I was already exhausted, but that night I forced myself, for the last time in my life, to dance. My friend, to impress his date, ordered a Scotch with ice cream in Spanish.
We finally got back to the hotel, and even though we were feeling Bogata’s altitude and were beyond tired, we were unable to sleep. So, I looked at my friend’s brand new copy of the South American Handbook (the friend was Whitehill, the real guy the fictional Whitehill in the A Guest In The Jungle is modeled after) and read about some frontier town where it was possible to find a guide and go into the jungle. I had previously not considered such a thing could be done without 50 porters and a National Geographic expedition.
So it began. We went to where civilization stopped, and kept going, always learning as much as we could along the way. We went about as deep as it was possible to go. And, a guide? Who needs a guide?
By the time I came out, it was clear to me that there were problems looming ahead for the Indigenous population. There seemed to be nobody doing anything about it.
When I got back to the States, I visited some anthropologists, then went to the Rockefeller Foundation, the Ford Foundation – glorious meetings, with no results.
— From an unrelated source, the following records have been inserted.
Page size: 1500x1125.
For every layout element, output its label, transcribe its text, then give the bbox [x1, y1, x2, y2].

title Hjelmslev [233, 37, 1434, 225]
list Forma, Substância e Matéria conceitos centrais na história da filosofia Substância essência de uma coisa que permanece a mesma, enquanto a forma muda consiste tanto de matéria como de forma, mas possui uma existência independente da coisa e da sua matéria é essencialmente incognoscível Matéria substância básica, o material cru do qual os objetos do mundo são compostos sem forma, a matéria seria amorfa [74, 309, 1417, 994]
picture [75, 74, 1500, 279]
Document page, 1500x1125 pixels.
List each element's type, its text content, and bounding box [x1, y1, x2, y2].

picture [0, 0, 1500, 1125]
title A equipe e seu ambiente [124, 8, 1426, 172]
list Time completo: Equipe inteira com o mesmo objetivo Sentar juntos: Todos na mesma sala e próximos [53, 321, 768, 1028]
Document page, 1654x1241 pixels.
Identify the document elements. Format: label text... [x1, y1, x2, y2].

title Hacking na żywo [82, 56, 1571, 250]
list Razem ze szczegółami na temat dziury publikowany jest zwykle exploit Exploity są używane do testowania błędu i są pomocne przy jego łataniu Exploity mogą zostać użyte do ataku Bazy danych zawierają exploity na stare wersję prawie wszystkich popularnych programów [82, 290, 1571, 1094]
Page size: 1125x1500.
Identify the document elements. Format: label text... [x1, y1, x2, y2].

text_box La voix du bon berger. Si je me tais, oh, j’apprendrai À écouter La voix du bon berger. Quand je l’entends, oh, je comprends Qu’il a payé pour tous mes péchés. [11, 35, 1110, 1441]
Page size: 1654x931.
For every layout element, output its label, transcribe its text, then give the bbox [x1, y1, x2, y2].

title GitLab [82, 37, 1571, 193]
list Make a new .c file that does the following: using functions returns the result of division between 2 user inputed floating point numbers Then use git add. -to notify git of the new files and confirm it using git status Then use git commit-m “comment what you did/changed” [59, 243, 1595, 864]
I still had not gotten into the science. For me it seemed political, protecting the land, protecting the hunt and a way of life.
I kept going back, and one day, in Surinam, I ran into a biologist at a restaurant in Paramaribo. We were the only two guys in the place who did not look like locals.
His job was to go into the jungle, climb trees, and look around. When he saw something, like a bug, he knew almost instantly if it was a new species. He explained deforestation to me over a single beer.
It had been right there, but I had not put two and two together – the slash and burn, the greenhouse effect. I was stunned. The plants were so huge, I’d been in canopy jungle several stories high. Who ever thought it could disappear?
When I got home, I put a piece of paper in the typewriter, and began: “…High noon over the Amazon. Tropical rainstorm skirting the Andes…”
My thought was to write an adventure-comedy about an everyday guy who gets lost in the jungle and learns about the rainforest.
When A Guest In The Jungle came out, someone gave it to this Randy Hayes guy, and it was off and running. I had to cram for my media interviews like college finals to make sure I could properly explain the issues.
Now, two great things have happened. Twenty-five years later, Amazon the bookseller has become Amazon the publisher and reissued my novel about Amazon the jungle.
And most kids in middle school know more now than I ever knew then.